◆ **What is needed**:
Replicate the data exactly, every line included.

===== Records for the exercise

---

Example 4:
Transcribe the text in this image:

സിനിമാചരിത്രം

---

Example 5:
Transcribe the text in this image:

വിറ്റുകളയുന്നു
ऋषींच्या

==========

◆ **Exercise output**:
---

Example 4:
Transcribe the text in this image:

സിനിമാചരിത്രം

---

Example 5:
Transcribe the text in this image:

വിറ്റുകളയുന്നു
ऋषींच्या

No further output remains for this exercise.